Ao ser indagado sobre o tema, Guimarães reiterou que essa é sua posição caso o assunto chegue ao seu gabinete, mantendo distancia de qualquer medida de apoio financeiro por parte da União.
O BRB está sendo investigado por operações financeiras irregulares que teriam beneficiado o Banco Master, e o episódio motivou apurações da Polícia Federal que ainda estão em curso.
Entre os alvos das investigações aparecem o governador do Distrito Federal, Ibaneis Rocha, e o ex-presidente do BRB, Paulo Henrique Costa, preso nesta semana durante a 4ª fase da Operação Compliance Zero.
Ao comentar o andamento das apurações, o ministro ressaltou confiança na investigação conduzida pela força policial.
“A PF está fazendo um trabalho extraordinário. Ao final vamos saber quem são os responsáveis por tamanho absurdo, pelos tantos bilhões envolvidos. A orientação do presidente Lula é essa. Doa a quem doer”
Janela partidária e críticas à política
Guimarães manifestou preocupação com comportamentos recentes no cenário partidário, classificando as trocas de legenda na última janela como um desrespeito à estrutura partidária tradicional e ao eleitorado.
“Em todos os meus anos na política, nunca vi algo como o que aconteceu nessa janela. Foi um acinte contra os partidos sérios”
O ministro acrescentou que a movimentação de parlamentares durante o período eleitoral trouxe opacidade sobre as motivações reais por trás das mudanças.

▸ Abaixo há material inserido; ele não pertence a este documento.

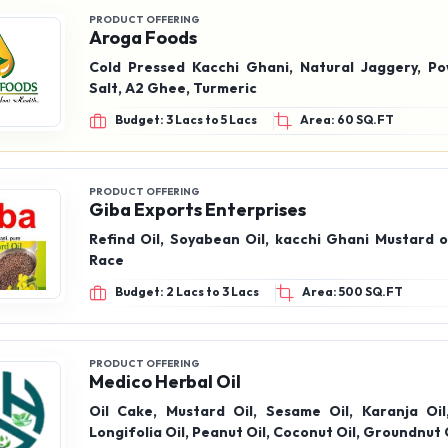
PRODUCT OFFERING
Aroga Foods
Cold Pressed Kacchi Ghani, Natural Jaggery, P
Salt, A2 Ghee, Turmeric
Budget: 3 Lacs to 5 Lacs
Area: 60 SQ.FT
PRODUCT OFFERING
Giba Exports Enterprises
Refind Oil, Soyabean Oil, kacchi Ghani Mustard o
Race
Budget: 2 Lacs to 3 Lacs
Area: 500 SQ.FT
PRODUCT OFFERING
Medico Herbal Oil
Oil Cake, Mustard Oil, Sesame Oil, Karanja Oi
Longifolia Oil, Peanut Oil, Coconut Oil, Groundnut 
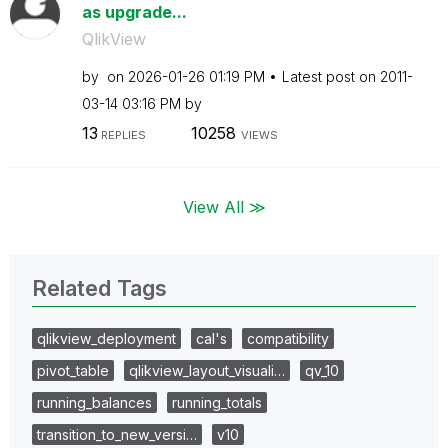
as upgrade...
QlikView
by
on
‎2026-01-26
01:19 PM
Latest post on
‎2011-
03-14
03:16 PM
by
13
10258
REPLIES
VIEWS
View All ≫
Related Tags
qlikview_deployment
cal's
compatibility
pivot_table
qlikview_layout_visuali…
qv_10
running_balances
running_totals
transition_to_new_versi…
v10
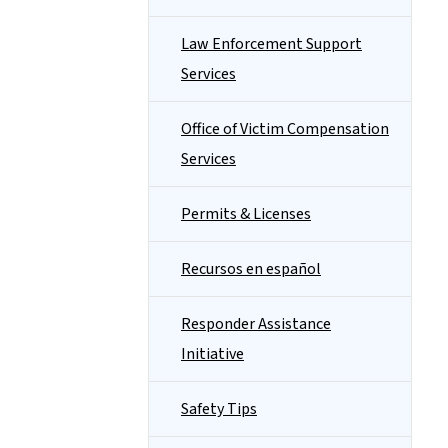
Law Enforcement Support
Services
Office of Victim Compensation
Services
Permits & Licenses
Recursos en español
Responder Assistance
Initiative
Safety Tips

“Alguns partidos perderam até 20 parlamentares, sem que a gente saiba qual a verdadeira razão”
Eleições e pesquisas
Perguntado sobre o impacto de pesquisas que indicam crescimento do candidato de oposição, Guimarães considerou prematura qualquer avaliação definitiva, lembrando que a campanha ainda não se instalou por completo.
“A campanha sequer começou, e as estratégias ainda estão sendo discutidas pelas coordenações de campanha. Mas, pelas minhas experiências com eleições, acredito que o outro candidato não vai se sustentar. As coisas contra ele ainda vão vir à tona”
O ministro manifestou que as coordenações seguem definindo caminhos eleitorais, evitando prognósticos enquanto a disputa não se desenha em campo.